Updated
In a folder marked TO DO/READ, I came across a yellowed Wall Street Journal article about “Joy Luck Club” author Amy Tan and her nearly 12-year pursuit for the perfect editor. Whether or not you are an Amy Tan admirer, the WSJ story is a moving portrait of a writer and her relationship with her editors. The newspaper also provides vignettes of enduring relationships between other authors (Franz Kafka) and their editors.
Why this is worth sharing
The proliferation of self-publishing has many young writers — and those using too many magic mushrooms — believing it does not matter whether they have an editor. Let me assure you, it does.
Fan girl would be the best way to describe my behavior the first time I met (name removed to save embarrassment). I praised his work until he blushed. Clear and concise, his elegantly written columns also evoked emotion. Soon, I became the editor tasked with reviewing his raw copy. The emotion was buried beneath incomplete, disorganized thinking. Turns out I wasn’t just a fan of the columnist’s work, but of his editor’s.
One of the benefits of being arts and entertainment editor at a large metropolitan newspaper was the hundreds, if not thousands, of books publishers sent each year in hopes for a review. A considerable number of those were advance copies and among them were uncorrected proofs. Read one uncorrected proof and one’s belief that highly ranked authors are infallible dissipates.

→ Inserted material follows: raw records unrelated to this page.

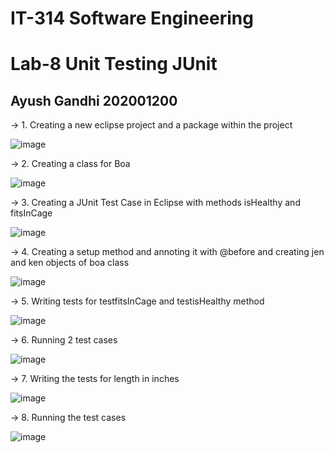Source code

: # IT-314 Software Engineering
# Lab-8 Unit Testing JUnit
## Ayush Gandhi 202001200

-> 1. Creating a new eclipse project and a package within the project

![image](https://user-images.githubusercontent.com/123644401/233320334-7ecd591b-098b-4867-9d93-a00a627b7642.png)

-> 2. Creating a class for Boa

  ![image](https://user-images.githubusercontent.com/123644401/233321433-6aa86081-39a7-4a58-94fc-8820d4226414.png)


-> 3. Creating a JUnit Test Case in Eclipse with methods isHealthy and fitsInCage

  ![image](https://user-images.githubusercontent.com/123644401/233321629-9ab526c8-1a76-47b7-9863-591a4ae373a9.png)


-> 4. Creating a setup method and annoting it with @before and creating jen and ken objects of boa class

  ![image](https://user-images.githubusercontent.com/123644401/233321865-c3dd559a-6cd0-48d2-afca-a88490932064.png)


-> 5. Writing tests for testfitsInCage and testisHealthy method

![image](https://user-images.githubusercontent.com/123644401/233325150-4c08b49e-3e70-4fa0-aeb7-dcad5954ceb6.png)


-> 6. Running 2 test cases

![image](https://user-images.githubusercontent.com/123644401/233325272-7abe171f-73d2-45a9-a5bc-d5f8986b073b.png)


-> 7. Writing the tests for length in inches

  ![image](https://user-images.githubusercontent.com/123644401/233322495-b75330ce-e4c4-4712-b46b-fe0fbb909923.png)


-> 8. Running the test cases

  ![image](https://user-images.githubusercontent.com/123644401/233322628-00fc3cf1-4cb8-4a11-b235-29ac624f153f.png)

While reading an uncorrected W.E.B. Griffin novel, likely penned by another author, I became engaged in the intrigue of one clandestine operation by a team of highly trained spies. And then I became confused. Who was this new man suddenly leading the team? After flipping around the book a while, I realized the man was the same character from the beginning of the novel only his name suddenly had changed. The story was further complicated when a duplicate (though slightly different) chapter appeared. Eventually, I gave up reading and decided to wait for the final edited version.
“I thought I could write my book and it would get published just like that,” laughed Angela Flournoy, author of “The Turner House,” speaking recently at Trinosophes in Detroit.
While shopping her book, however, she learned agents and publishers wanted more than a few revisions. Flournoy spent months in rewrite mode. To maintain her voice, the author refused to make some changes; however, she conceded to others and confessed that many of the bidden modifications made her novel better. Now she is on tour and experiencing modest success as a National Book Award finalist, finalist for the Barnes and Noble Discover Great New Writers Award, short-lister for the 2015 Center for Fiction First Novel Prize…
No, she did not win the named awards. The point is, Flournoy is critically praised because she is a gifted writer—who had a good editor.
Good editors correct, question, push and praise. They aren’t there to silence the inner Man Booker Prize winner. They are the writer’s guide. They are the voice saying, “You can do better. You are better. Yes, you did it!”
Whether taking the traditional publishing route or self-publishing, get thee to a good editor.